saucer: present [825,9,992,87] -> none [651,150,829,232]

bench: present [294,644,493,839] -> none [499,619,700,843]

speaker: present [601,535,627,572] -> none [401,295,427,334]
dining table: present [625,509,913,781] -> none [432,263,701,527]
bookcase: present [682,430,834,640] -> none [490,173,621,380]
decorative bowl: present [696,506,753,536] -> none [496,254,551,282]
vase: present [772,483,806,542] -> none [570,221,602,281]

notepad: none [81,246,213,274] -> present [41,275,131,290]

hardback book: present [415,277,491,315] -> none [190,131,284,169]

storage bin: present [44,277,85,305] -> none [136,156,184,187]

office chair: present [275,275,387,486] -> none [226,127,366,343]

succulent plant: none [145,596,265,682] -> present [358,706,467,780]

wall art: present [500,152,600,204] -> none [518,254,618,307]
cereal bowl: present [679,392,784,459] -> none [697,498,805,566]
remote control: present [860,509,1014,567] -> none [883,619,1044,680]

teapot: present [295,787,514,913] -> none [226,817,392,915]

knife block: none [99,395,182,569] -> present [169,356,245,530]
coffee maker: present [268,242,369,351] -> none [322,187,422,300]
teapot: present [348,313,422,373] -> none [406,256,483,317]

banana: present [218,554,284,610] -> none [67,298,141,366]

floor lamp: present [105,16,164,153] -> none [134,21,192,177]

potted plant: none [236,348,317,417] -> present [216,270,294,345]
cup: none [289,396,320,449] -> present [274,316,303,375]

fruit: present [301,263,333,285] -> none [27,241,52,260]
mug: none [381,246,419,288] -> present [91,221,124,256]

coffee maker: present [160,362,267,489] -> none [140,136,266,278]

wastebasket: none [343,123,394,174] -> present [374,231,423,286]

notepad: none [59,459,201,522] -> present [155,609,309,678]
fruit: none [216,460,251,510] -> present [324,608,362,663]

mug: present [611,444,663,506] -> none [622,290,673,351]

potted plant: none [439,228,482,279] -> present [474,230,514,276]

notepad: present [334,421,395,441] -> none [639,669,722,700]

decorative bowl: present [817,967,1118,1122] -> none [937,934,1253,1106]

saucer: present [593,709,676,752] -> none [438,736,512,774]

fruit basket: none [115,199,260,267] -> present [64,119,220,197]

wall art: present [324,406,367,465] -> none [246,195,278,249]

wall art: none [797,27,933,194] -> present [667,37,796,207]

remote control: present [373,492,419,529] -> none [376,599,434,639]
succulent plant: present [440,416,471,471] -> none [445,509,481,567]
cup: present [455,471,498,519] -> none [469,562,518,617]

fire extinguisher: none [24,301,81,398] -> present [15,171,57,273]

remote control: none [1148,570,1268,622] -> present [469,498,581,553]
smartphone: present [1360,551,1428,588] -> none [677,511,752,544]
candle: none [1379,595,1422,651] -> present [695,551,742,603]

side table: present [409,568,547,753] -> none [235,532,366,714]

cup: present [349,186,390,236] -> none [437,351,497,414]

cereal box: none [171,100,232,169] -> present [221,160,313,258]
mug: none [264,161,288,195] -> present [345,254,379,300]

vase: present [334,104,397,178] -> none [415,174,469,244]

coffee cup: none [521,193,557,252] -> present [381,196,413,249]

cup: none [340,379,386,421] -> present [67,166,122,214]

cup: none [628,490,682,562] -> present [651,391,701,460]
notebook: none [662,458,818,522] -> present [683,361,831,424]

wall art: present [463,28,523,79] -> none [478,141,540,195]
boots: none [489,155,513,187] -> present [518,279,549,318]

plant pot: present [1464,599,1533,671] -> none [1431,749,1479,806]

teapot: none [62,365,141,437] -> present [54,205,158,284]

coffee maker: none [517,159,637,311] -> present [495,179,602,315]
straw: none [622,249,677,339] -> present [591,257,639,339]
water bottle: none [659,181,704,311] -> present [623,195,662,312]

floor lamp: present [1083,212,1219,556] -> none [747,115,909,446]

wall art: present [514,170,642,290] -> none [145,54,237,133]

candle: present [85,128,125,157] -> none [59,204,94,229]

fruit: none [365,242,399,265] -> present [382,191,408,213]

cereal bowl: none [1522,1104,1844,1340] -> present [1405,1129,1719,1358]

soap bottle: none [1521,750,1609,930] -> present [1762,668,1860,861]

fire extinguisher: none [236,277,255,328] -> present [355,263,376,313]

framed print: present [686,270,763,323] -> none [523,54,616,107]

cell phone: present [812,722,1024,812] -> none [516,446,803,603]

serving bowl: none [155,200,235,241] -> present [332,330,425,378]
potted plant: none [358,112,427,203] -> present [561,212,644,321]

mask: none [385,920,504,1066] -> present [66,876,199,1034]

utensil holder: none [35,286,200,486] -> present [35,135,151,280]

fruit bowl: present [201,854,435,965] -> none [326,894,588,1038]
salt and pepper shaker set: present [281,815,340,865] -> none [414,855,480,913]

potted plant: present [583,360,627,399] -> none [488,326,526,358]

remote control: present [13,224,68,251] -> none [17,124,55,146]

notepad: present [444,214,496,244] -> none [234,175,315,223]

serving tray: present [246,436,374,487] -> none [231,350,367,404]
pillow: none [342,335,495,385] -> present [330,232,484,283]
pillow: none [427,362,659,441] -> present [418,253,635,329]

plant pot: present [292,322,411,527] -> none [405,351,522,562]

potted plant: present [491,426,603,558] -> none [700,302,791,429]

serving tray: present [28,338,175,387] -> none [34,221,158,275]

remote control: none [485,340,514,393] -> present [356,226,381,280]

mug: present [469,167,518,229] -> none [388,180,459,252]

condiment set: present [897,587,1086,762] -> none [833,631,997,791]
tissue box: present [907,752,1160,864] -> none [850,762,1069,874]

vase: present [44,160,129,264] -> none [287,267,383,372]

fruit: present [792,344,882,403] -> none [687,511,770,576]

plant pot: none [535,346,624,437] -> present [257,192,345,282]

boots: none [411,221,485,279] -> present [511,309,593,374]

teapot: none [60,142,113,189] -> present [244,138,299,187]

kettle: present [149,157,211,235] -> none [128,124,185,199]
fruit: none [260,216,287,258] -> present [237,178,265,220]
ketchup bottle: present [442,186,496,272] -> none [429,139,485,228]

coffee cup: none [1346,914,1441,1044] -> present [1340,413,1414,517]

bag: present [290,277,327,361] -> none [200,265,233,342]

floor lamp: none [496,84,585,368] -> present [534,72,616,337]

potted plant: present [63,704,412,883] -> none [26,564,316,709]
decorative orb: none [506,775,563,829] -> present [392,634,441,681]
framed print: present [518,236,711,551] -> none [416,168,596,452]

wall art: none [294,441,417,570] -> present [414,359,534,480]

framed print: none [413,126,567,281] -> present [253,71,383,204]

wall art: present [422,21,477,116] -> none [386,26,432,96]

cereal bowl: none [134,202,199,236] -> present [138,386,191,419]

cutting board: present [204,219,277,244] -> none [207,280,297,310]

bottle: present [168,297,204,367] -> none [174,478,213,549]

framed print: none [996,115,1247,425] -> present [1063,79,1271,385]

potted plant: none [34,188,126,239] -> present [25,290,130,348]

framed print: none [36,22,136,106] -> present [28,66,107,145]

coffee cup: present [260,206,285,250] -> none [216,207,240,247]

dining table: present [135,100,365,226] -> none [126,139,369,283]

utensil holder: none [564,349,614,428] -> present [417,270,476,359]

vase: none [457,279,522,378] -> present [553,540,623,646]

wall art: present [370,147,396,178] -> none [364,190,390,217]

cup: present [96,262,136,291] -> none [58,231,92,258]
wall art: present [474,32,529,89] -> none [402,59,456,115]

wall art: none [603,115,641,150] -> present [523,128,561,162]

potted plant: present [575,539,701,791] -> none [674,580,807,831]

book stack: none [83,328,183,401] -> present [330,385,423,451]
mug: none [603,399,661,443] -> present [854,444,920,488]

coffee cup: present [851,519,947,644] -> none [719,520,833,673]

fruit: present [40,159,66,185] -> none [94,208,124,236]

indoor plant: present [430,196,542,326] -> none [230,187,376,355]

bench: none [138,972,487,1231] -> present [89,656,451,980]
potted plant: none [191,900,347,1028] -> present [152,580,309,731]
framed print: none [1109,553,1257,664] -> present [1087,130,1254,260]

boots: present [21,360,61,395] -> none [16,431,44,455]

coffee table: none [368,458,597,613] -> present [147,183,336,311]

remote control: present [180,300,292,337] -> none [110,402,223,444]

[Work request]
Return a word-for-word copy of the lines above from the one holding "mug: none [264,161,288,195]" through the one holding "notebook: none [662,458,818,522]", with both of them included and nothing besides.

[Result of the task]
mug: none [264,161,288,195] -> present [345,254,379,300]

vase: present [334,104,397,178] -> none [415,174,469,244]

coffee cup: none [521,193,557,252] -> present [381,196,413,249]

cup: none [340,379,386,421] -> present [67,166,122,214]

cup: none [628,490,682,562] -> present [651,391,701,460]
notebook: none [662,458,818,522] -> present [683,361,831,424]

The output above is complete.